→ **Input data**:
Start of Block
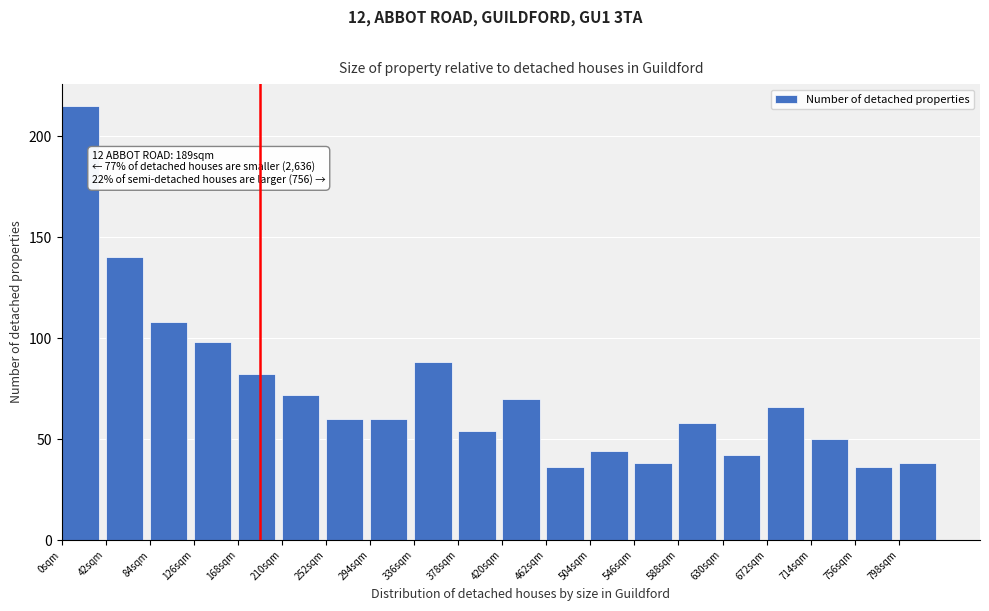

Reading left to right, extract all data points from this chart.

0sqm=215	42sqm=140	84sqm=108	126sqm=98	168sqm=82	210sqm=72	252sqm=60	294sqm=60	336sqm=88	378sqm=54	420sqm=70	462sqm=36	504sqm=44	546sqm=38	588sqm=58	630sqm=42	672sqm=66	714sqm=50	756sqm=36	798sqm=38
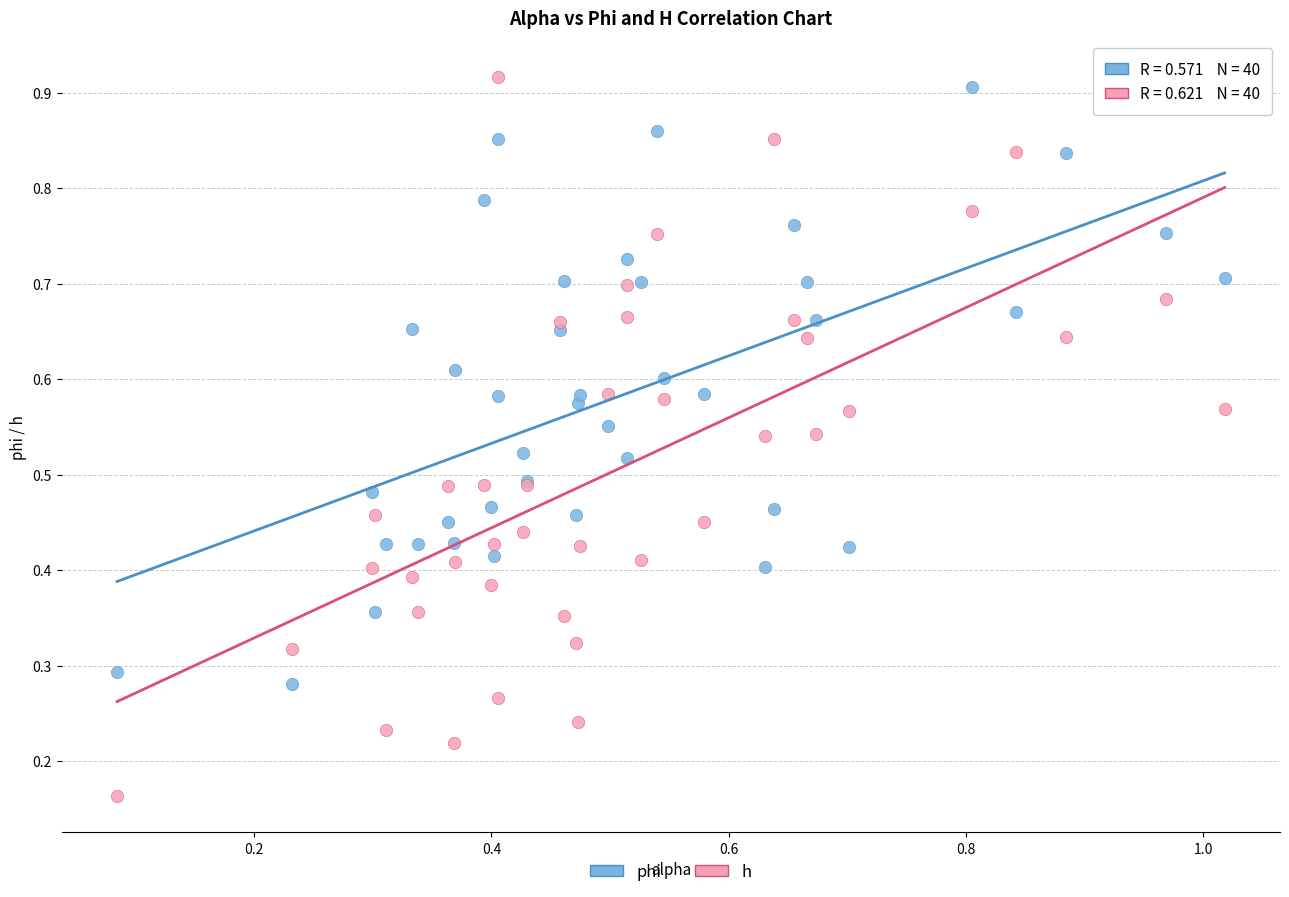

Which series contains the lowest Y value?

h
End of Block
Start of Block
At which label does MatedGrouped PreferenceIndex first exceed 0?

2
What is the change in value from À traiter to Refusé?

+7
End of Block
Start of Block
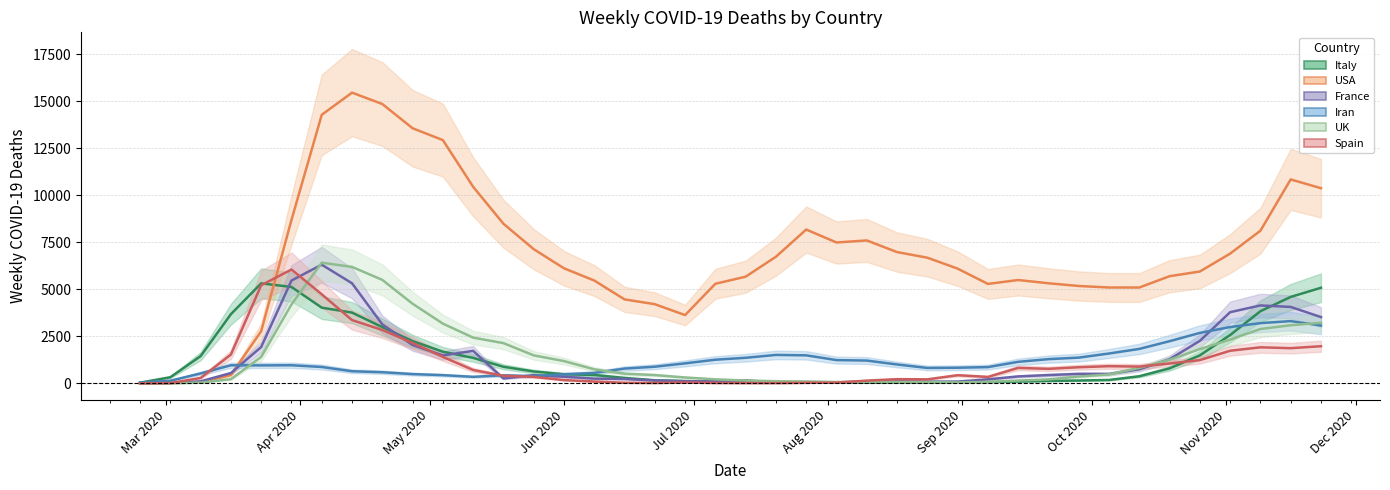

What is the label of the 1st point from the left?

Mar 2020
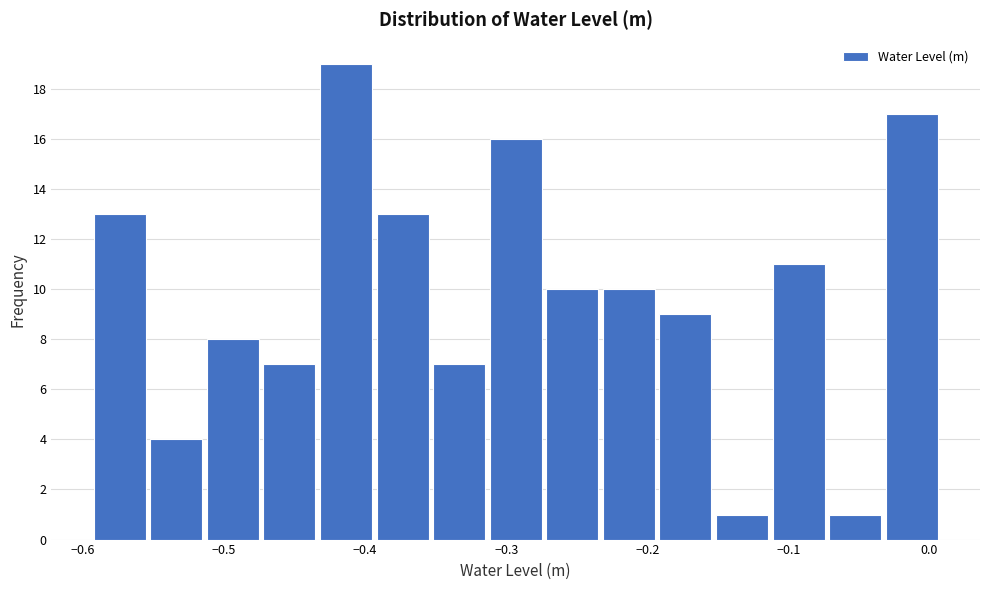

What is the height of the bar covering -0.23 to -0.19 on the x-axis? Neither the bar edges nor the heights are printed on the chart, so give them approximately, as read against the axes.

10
End of Block
→ **Task requirements**: Please select and copy every line of the items that contains the word "What". Case counts.

→ **Solved exercise**:
What is the change in value from À traiter to Refusé?
What is the label of the 1st point from the left?
What is the height of the bar covering -0.23 to -0.19 on the x-axis? Neither the bar edges nor the heights are printed on the chart, so give them approximately, as read against the axes.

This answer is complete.